Valuation Based on Comparable Dealership Acquisitions
This is the simplest piece of information—a single dollar amount—to give you an idea of what your dealership is worth. But obtaining the information isn’t necessarily simple. The vast majority of auto dealerships are privately owned, so their sale price is not a matter of public record. Local or county governments usually maintain a record of the real estate portion of sales (for property tax purposes) and you may be able to request access, but they are not readily available.
This would be one reason to contact a broker sooner rather than later. We study these markets every day (in our own dealings and in the market at large) and we have an accurate, up-to-the-minute picture of what businesses like yours are selling for. Without compromising anyone’s confidentiality, we can give you a reliable, evidence-based range for your dealership sale.
Valuation Based on Assets
In this method, you add up the value of every piece of your dealership. This is a more complex approach, but it’s based on the assets right in front of you, and it can give you the most precise picture of value.

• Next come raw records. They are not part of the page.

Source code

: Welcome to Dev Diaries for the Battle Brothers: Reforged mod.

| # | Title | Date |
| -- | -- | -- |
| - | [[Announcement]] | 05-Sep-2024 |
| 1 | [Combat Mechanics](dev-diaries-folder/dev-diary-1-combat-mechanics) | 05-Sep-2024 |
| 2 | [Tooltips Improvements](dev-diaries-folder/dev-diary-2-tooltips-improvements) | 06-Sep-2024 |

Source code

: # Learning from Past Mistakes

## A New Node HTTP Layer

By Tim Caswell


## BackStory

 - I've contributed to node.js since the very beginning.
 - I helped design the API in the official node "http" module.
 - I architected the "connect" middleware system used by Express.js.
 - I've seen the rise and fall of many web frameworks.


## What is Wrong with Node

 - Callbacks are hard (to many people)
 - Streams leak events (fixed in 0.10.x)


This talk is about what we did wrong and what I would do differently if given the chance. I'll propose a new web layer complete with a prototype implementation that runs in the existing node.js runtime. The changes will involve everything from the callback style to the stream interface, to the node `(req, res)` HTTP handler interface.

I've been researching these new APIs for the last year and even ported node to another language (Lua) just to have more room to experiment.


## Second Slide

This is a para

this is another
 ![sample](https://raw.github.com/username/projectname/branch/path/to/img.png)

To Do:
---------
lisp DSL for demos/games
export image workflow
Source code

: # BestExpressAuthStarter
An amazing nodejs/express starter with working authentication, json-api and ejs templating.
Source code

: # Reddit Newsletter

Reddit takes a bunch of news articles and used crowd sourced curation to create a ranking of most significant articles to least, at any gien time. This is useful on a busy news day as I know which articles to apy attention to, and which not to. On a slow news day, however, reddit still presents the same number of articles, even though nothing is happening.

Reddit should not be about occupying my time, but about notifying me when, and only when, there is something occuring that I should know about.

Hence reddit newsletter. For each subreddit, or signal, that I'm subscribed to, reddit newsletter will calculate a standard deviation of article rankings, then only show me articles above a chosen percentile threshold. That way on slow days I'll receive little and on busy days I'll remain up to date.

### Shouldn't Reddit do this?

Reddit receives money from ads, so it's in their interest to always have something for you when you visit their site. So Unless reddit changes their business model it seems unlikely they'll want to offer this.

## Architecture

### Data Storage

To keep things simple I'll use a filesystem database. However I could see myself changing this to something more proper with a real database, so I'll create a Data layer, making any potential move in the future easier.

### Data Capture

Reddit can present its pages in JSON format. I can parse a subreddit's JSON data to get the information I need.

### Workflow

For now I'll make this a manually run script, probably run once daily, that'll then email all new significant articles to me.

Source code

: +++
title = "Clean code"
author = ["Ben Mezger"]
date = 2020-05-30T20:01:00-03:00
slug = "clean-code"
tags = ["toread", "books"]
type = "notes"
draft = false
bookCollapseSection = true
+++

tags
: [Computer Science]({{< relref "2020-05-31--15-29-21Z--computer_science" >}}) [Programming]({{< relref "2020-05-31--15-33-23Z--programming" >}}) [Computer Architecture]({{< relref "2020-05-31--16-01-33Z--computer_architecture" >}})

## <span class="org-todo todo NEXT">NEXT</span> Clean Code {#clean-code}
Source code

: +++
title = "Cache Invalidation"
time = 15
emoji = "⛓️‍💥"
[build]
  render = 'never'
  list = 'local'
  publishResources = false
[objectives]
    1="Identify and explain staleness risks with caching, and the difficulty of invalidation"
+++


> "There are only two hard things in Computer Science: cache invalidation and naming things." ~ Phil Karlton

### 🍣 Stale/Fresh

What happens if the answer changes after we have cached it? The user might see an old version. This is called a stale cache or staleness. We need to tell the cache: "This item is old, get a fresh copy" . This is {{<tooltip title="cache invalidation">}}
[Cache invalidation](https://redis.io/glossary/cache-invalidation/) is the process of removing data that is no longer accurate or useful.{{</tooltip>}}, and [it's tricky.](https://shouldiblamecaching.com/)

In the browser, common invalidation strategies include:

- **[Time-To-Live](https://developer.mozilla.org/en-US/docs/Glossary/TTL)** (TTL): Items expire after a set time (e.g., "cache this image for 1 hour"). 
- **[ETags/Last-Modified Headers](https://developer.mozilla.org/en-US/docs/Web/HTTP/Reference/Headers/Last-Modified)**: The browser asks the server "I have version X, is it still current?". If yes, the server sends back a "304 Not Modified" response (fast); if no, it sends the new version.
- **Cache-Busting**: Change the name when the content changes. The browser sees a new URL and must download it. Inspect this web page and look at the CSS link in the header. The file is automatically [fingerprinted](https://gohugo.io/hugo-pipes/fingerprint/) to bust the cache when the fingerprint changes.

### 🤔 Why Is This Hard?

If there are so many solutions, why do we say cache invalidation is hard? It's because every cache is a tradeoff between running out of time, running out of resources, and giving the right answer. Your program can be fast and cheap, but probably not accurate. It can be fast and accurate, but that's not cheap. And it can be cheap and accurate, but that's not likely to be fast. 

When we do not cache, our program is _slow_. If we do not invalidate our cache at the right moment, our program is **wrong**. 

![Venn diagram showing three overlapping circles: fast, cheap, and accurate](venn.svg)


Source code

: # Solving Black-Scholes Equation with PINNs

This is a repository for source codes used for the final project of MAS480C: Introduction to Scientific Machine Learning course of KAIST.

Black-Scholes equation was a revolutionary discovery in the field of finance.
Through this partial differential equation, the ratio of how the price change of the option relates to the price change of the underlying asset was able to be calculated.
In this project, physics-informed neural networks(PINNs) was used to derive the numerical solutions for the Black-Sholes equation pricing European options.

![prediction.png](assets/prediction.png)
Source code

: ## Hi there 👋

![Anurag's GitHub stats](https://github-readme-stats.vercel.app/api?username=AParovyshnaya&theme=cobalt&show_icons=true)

- Tangible Assets — Add up the value of your total inventory, real estate, technology, and all other tangible assets. If you want, you can set a range by considering (on the low end) each item’s liquidation value and (on the high end) your preferred selling price.

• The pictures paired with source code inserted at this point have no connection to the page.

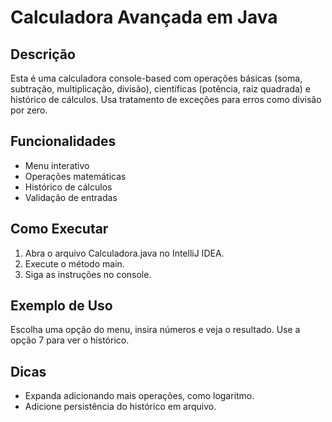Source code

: # Calculadora Avançada em Java

## Descrição
Esta é uma calculadora console-based com operações básicas (soma, subtração, multiplicação, divisão), científicas (potência, raiz quadrada) e histórico de cálculos. Usa tratamento de exceções para erros como divisão por zero.

## Funcionalidades
- Menu interativo
- Operações matemáticas
- Histórico de cálculos
- Validação de entradas

## Como Executar
1. Abra o arquivo Calculadora.java no IntelliJ IDEA.
2. Execute o método main.
3. Siga as instruções no console.

## Exemplo de Uso
Escolha uma opção do menu, insira números e veja o resultado. Use a opção 7 para ver o histórico.

## Dicas
- Expanda adicionando mais operações, como logaritmo.
- Adicione persistência do histórico em arquivo.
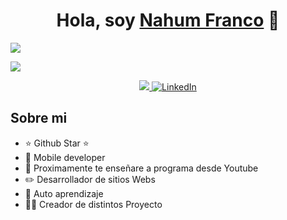 <div align="center">
<h1 align="center">Hola, soy <a href="https://github.com/Franco-Monkey-D/Franco-Monkey-D">Nahum Franco</a> 👋</h1>
</div>
<img src="https://i.imgur.com/agIHCwY.png">  

<p>
  <a href="https://github.com/Franco-Monkey-D?tab=repositories"><img src="https://readme-typing-svg.herokuapp.com?&font=IBM+Plex+Sans&color=abcdef&size=20&lines=Welcome+to+my+GitHub+Profile!;I'm+a+Software+Development+student" /></a>
</p>

<p align ="center">

  <a href="mailto:yodys.franco22@itca.edu.sv?subject=Feedback%20From%20Github&body=Hello," target="_blank">
    <img src="https://img.shields.io/badge/Outlook-0078D4?style=for-the-badge&logo=microsoft-outlook&logoColor=white"/>
  </a>
   <a href="https://www.linkedin.com/in/nah%C3%BAm-franco-27ab41298/" target="_blank">
    <img alt="LinkedIn" src="https://img.shields.io/badge/LinkedIn-0077B5?style=for-the-badge&logo=linkedin&logoColor=white">
  </a>   
  </a>  
  </p>

## Sobre mi

- ⭐ Github Star ⭐ 
- 📲 Mobile developer
- 🎥 Proximamente te enseñare a programa desde Youtube
- ✏️ Desarrollador de sitios Webs
- 📗 Auto aprendizaje
- 🧑‍🏫 Creador de distintos Proyecto
<br>
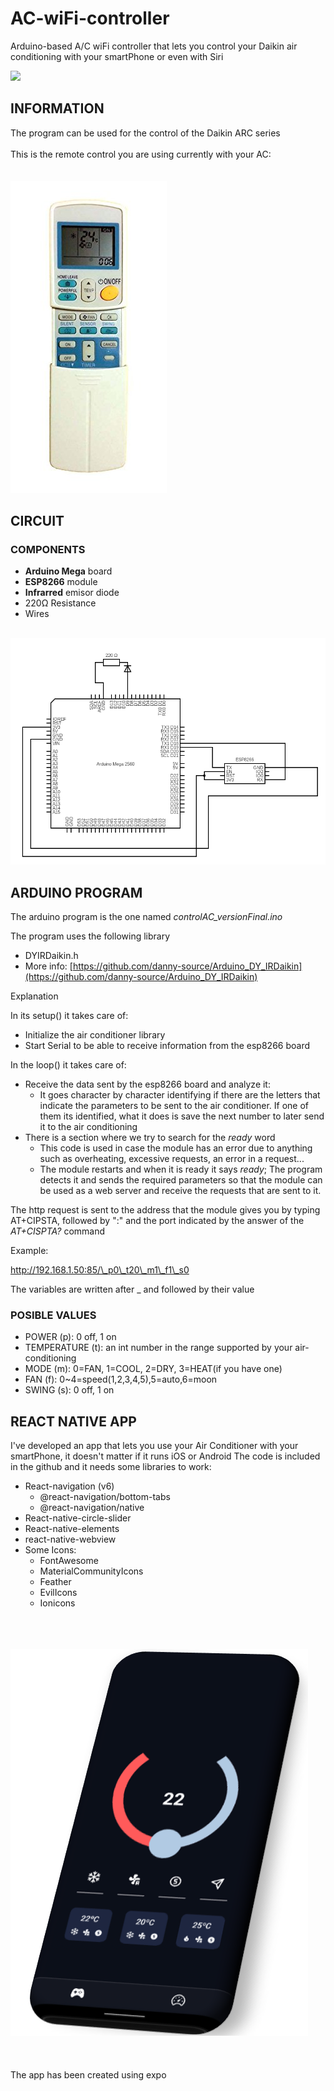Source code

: # AC-wiFi-controller
Arduino-based A/C wiFi controller that lets you control your Daikin air conditioning with your smartPhone or even with Siri

![](RackMultipart20220828-1-i3hsg7_html_cb3793dc7e284566.png)

## INFORMATION
The program can be used for the control of the Daikin ARC series
<br />
<br />
This is the remote control you are using currently with your AC:<br /><br /><br />
![Remote control image](assets/images/RemoteControlARC.jpg)
## CIRCUIT

### COMPONENTS

- **Arduino Mega** board
- **ESP8266** module
- **Infrarred** emisor diode
- 220Ω Resistance
- Wires<br /><br />

![Arduino circuit](assets/images/Arduino_circuit.png)

## ARDUINO PROGRAM

The arduino program is the one named _controlAC_versionFinal.ino_

The program uses the following library
-	DYIRDaikin.h 
- More info: [https://github.com/danny-source/Arduino_DY_IRDaikin](https://github.com/danny-source/Arduino_DY_IRDaikin)

Explanation

In its setup() it takes care of:

- Initialize the air conditioner library
- Start Serial to be able to receive information from the esp8266 board

In the loop() it takes care of:

- Receive the data sent by the esp8266 board and analyze it:
  - It goes character by character identifying if there are the letters that indicate the parameters to be sent to the air conditioner. If one of them its identified, what it does is save the next number to later send it to the air conditioning
- There is a section where we try to search for the _ready_ word
  - This code is used in case the module has an error due to anything such as overheating, excessive requests, an error in a request...
  - The module restarts and when it is ready it says _ready_; The program detects it and sends the required parameters so that the module can be used as a web server and receive the requests that are sent to it.

The http request is sent to the address that the module gives you by typing AT+CIPSTA, followed by ":" and the port indicated by the answer of the _AT+CISPTA?_ command

Example:

http://192.168.1.50:85/\_p0\_t20\_m1\_f1\_s0

The variables are written after _ and followed by their value

### POSIBLE VALUES

- POWER (p): 0 off, 1 on
- TEMPERATURE (t): an int number in the range supported by your air-conditioning
- MODE (m): 0=FAN, 1=COOL, 2=DRY, 3=HEAT(if you have one)
- FAN (f): 0~4=speed(1,2,3,4,5),5=auto,6=moon
- SWING (s): 0 off, 1 on



## REACT NATIVE APP

I've developed an app that lets you use your Air Conditioner with your smartPhone, it doesn't matter if it runs iOS or Android
The code is included in the github and it needs some libraries to work:

- React-navigation (v6)
  - @react-navigation/bottom-tabs
  - @react-navigation/native
- React-native-circle-slider
- React-native-elements
- react-native-webview
- Some Icons:
  - FontAwesome
  - MaterialCommunityIcons
  - Feather
  - EvilIcons
  - Ionicons

<br /><br /><br />
![App image](assets/images/App_image.png)
<br /><br /><br /><br />
The app has been created using expo
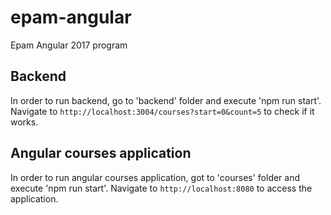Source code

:# epam-angular
Epam Angular 2017 program

## Backend
In order to run backend, go to 'backend' folder and execute 'npm run start'. Navigate to `http://localhost:3004/courses?start=0&count=5` to check if it works. 

## Angular courses application
In order to run angular courses application, got to 'courses' folder and execute 'npm run start'. Navigate to `http://localhost:8080` to access the application.
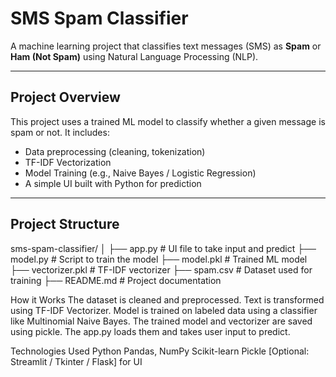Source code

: # SMS Spam Classifier

A machine learning project that classifies text messages (SMS) as **Spam** or **Ham (Not Spam)** using Natural Language Processing (NLP).

---

## Project Overview

This project uses a trained ML model to classify whether a given message is spam or not. It includes:
- Data preprocessing (cleaning, tokenization)
- TF-IDF Vectorization
- Model Training (e.g., Naive Bayes / Logistic Regression)
- A simple UI built with Python for prediction

---

## Project Structure
sms-spam-classifier/
│
├── app.py # UI file to take input and predict
├── model.py # Script to train the model
├── model.pkl # Trained ML model
├── vectorizer.pkl # TF-IDF vectorizer
├── spam.csv # Dataset used for training
├── README.md # Project documentation

How it Works
The dataset is cleaned and preprocessed.
Text is transformed using TF-IDF Vectorizer.
Model is trained on labeled data using a classifier like Multinomial Naive Bayes.
The trained model and vectorizer are saved using pickle.
The app.py loads them and takes user input to predict.

Technologies Used
Python
Pandas, NumPy
Scikit-learn
Pickle
[Optional: Streamlit / Tkinter / Flask] for UI
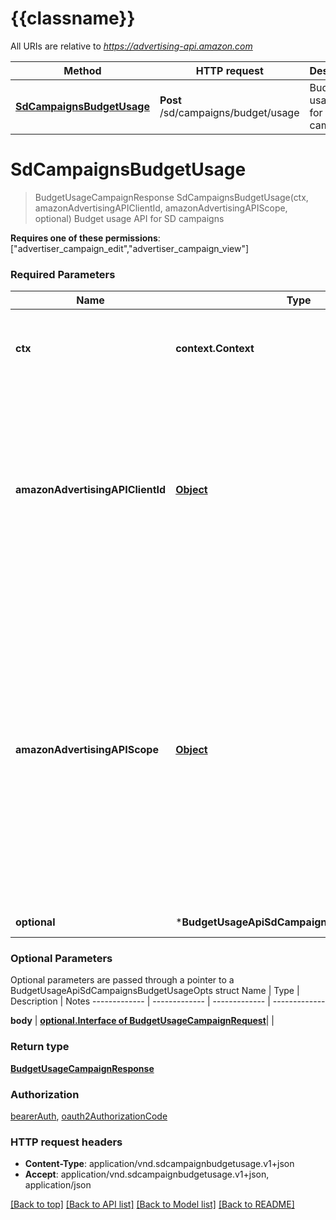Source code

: # {{classname}}

All URIs are relative to *https://advertising-api.amazon.com*

Method | HTTP request | Description
------------- | ------------- | -------------
[**SdCampaignsBudgetUsage**](BudgetUsageApi.md#SdCampaignsBudgetUsage) | **Post** /sd/campaigns/budget/usage | Budget usage API for SD campaigns

# **SdCampaignsBudgetUsage**
> BudgetUsageCampaignResponse SdCampaignsBudgetUsage(ctx, amazonAdvertisingAPIClientId, amazonAdvertisingAPIScope, optional)
Budget usage API for SD campaigns

**Requires one of these permissions**: [\"advertiser_campaign_edit\",\"advertiser_campaign_view\"]

### Required Parameters

Name | Type | Description  | Notes
------------- | ------------- | ------------- | -------------
 **ctx** | **context.Context** | context for authentication, logging, cancellation, deadlines, tracing, etc.
  **amazonAdvertisingAPIClientId** | [**Object**](.md)| The identifier of a client associated with a \&quot;Login with Amazon\&quot; account. This is a required header for advertisers and integrators using the Advertising API. | 
  **amazonAdvertisingAPIScope** | [**Object**](.md)| The identifier of a profile associated with the advertiser account. Use &#x60;GET&#x60; method on Profiles resource to list profiles associated with the access token passed in the HTTP Authorization header. This is a required header for advertisers and integrators using the Advertising API. | 
 **optional** | ***BudgetUsageApiSdCampaignsBudgetUsageOpts** | optional parameters | nil if no parameters

### Optional Parameters
Optional parameters are passed through a pointer to a BudgetUsageApiSdCampaignsBudgetUsageOpts struct
Name | Type | Description  | Notes
------------- | ------------- | ------------- | -------------


 **body** | [**optional.Interface of BudgetUsageCampaignRequest**](BudgetUsageCampaignRequest.md)|  | 

### Return type

[**BudgetUsageCampaignResponse**](BudgetUsageCampaignResponse.md)

### Authorization

[bearerAuth](../README.md#bearerAuth), [oauth2AuthorizationCode](../README.md#oauth2AuthorizationCode)

### HTTP request headers

 - **Content-Type**: application/vnd.sdcampaignbudgetusage.v1+json
 - **Accept**: application/vnd.sdcampaignbudgetusage.v1+json, application/json

[[Back to top]](#) [[Back to API list]](../README.md#documentation-for-api-endpoints) [[Back to Model list]](../README.md#documentation-for-models) [[Back to README]](../README.md)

- Intangible Assets — This is also called a “startup cost” valuation, because the idea is to imagine (or remember) how much money it would take to establish your business in its current state. What’s the initial investment? What’s the budget on branding, marketing, staff training, etc? Consider the residual value of the hours (the blood, sweat, and tears) that you and your team have put into growing the business.
- Liabilities — Keep in mind, you’ll have to subtract any liabilities from your total value. It’s a good idea to minimize liabilities, because in addition to being a negative value, they can create resistance with buyers who want to start with a clean slate. (More on that below.)

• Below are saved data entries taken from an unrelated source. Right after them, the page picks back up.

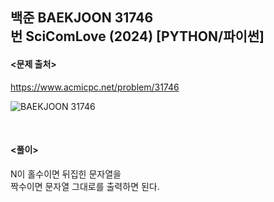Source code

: ## 백준 BAEKJOON 31746번 SciComLove (2024) [PYTHON/파이썬]

#### <문제 출처><br>
https://www.acmicpc.net/problem/31746

![BAEKJOON 31746](https://blog.kakaocdn.net/dn/ya0n5/btsGB4O3s2O/oAhprb0xBmikUtupPhh3N1/img.png)

<br>

#### <풀이><br>

N이 홀수이면 뒤집힌 문자열을  
짝수이면 문자열 그대로를 출력하면 된다.  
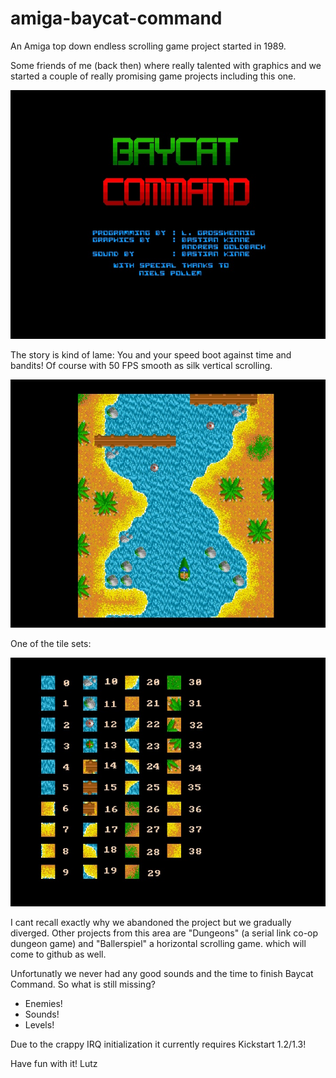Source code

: # amiga-baycat-command
An Amiga top down endless scrolling game project started in 1989. 

Some friends of me (back then) where really talented with graphics and we started a couple of really promising game projects including this one.

![Screenshot](https://github.com/LutzGrosshennig/amiga-baycat-command/blob/master/screenshots/Baycat-Command-Titel.jpg)

The story is kind of lame: You and your speed boot against time and bandits! Of course with 50 FPS smooth as silk vertical scrolling.

![Screenshot](https://github.com/LutzGrosshennig/amiga-baycat-command/blob/master/screenshots/Baycat-Command-Sample.jpg)

One of the tile sets:

![Screenshot](https://github.com/LutzGrosshennig/amiga-baycat-command/blob/master/screenshots/Baycat-Command-Tiles.jpg)

I cant recall exactly why we abandoned the project but we gradually diverged. Other projects from this area are "Dungeons" (a serial link co-op dungeon game) and "Ballerspiel" a horizontal scrolling game.
which will come to github as well.

Unfortunatly we never had any good sounds and the time to finish Baycat Command. So what is still missing?

* Enemies!
* Sounds!
* Levels!

Due to the crappy IRQ initialization it currently requires Kickstart 1.2/1.3!

Have fun with it!
Lutz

Valuation Based on Finances
Here it’s a good idea to consult a CPA who’s experienced in business valuation. You can get a basic idea for your dealership’s value by multiplying annual profits (before taxes), usually by about 5-7x. But it’s not always this straightforward. You need to account for any anticipated growth, along with other internal and external factors, for a valuation that withstands scrutiny.
There is certainly some overlap between these three methods of valuation. After starting with one, the other two remain available for you to strengthen the case for your dealership’s value going forward.